Springboard Enterprises is a non-profit organization based in Washington, D.C. that helps growth-oriented women entrepreneurs prepare for and connect with investors, influencers and other innovators. Founded in 2000, Springboard “sources, coaches, showcases and supports women-led growth companies seeking equity capital for product development and expansions.” As of mid-year 2014, 556 women-led companies have participated in Springboard programs. More than 80 percent of these companies are still in business as independent or merged entities, and 11 Springboard firms have gone public, including firms such as Zipcar (ride-sharing), Viacord (cord blood stem cell banking), iRobot (robots) and Xenogen (biotechnology), while another 147 have had strategic exits. Springboard companies have raised a total of $6.5 billion to fund their growth, and collectively, these women-led businesses have created thousands of new jobs. Springboard companies encompass a broad range of industries, however, biotechnology/health care and software/IT companies represent more than 50 percent of the total. Companies are drawn from all geographic regions in the United States, and Springboard recently expanded its focus to serve women entrepreneurs in other countries as well.

MergeLane is a new accelerator that discovers, accelerates and invests in exceptional women and the companies they run. Based in Boulder, Colo., it is accepting its first cohort for a February launch. Applications are due December 15. This unique model has a reduced residency requirement that enables entrepreneurs with family commitments to participate. While MergeLane requires entrepreneurs to be in person the first two weeks and last week of the 12-week program in Boulder, it complements that requirement with virtual mentoring and mentor connections in the companies' place of residence to ensure connection throughout the program. The curriculum targets both the most critical early-stage business issues, as well as topics specifically affecting women leaders. It also provides connections to high-value, gender- and industry-diverse mentors and investors throughout the entire program. It puts a strong focus on accelerating businesses and leaders and building great companies as compared to focusing on a one-off demo-day pitch.
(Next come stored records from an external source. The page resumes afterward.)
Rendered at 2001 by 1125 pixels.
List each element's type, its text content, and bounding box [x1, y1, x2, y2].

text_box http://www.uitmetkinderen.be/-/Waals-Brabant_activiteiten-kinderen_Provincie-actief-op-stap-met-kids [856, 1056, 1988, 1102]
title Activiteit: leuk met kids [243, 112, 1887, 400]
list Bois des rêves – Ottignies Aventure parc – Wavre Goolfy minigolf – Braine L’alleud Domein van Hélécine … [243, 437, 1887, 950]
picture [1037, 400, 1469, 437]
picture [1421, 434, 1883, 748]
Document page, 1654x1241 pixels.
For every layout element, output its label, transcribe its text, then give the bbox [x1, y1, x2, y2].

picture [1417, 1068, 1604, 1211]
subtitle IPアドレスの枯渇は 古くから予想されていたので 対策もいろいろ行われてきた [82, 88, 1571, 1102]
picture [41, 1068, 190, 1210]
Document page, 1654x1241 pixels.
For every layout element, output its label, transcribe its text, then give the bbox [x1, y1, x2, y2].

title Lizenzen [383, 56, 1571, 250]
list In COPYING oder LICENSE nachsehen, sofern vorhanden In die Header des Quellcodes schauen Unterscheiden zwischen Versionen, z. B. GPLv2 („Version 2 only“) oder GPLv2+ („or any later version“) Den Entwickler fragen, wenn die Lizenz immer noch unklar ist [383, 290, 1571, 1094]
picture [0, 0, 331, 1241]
The media need to do a better job highlighting successful programs that are helping to move the needle in the number of equity-backed ventures led by women and successful entrepreneurs who are women. Case in point, there was a great opinion piece in the local Boulder newspaper in response to comments made at a city council meeting in Boulder. Councilman Macon Cowles said Boulder's startup economy was attracting “highly paid white men to the city, and they were pricing out families and others.” He then followed up with the statement “I don't think that's what people want.” These kinds of statements are unacceptable.

Branding the startup community as a homogeneous group of rich, white men is not just offensive, it’s factually wrong, and it’s not going to attract the diversity needed to build a robust entrepreneurship pipeline. Yet, until we see more covers of Time magazine and the New York Times promoting women entrepreneurs, the public perception is going to remain fixed on men as the premier entrepreneurial role models.

This year something great happened in Boulder: In the timeframe of about three weeks, three women-led companies raised more than $7 million in equity financing. Prima-Temp (Lauren Costantini, CEO) raised $1.8 million, GridCraft (Lisa Reeves, CEO) raised $2.3 million and Rapt Media(Erika Trautman, CEO) raised $3.1 million. Given Boulder’s small population, these are incredible statistics. How is it possible that there was not a news story on three women-led companies raising equity financing in one town in less than one month?

Let’s start highlighting more women entrepreneurs. There are so many inspirational entrepreneurs out there who do not look like Mark Zuckerberg or Bill Gates, yet when we think of the epitome of entrepreneurship, the face is usually white and male.

We need to do more to raise the visibility of successful women and minority entrepreneurs. The current paradigm must change, and both men and women must work to make that happen. Diversity in entrepreneurship (and political leadership and corporate leadership and academic leadership…) could go a long way in making the world a better place for all of us.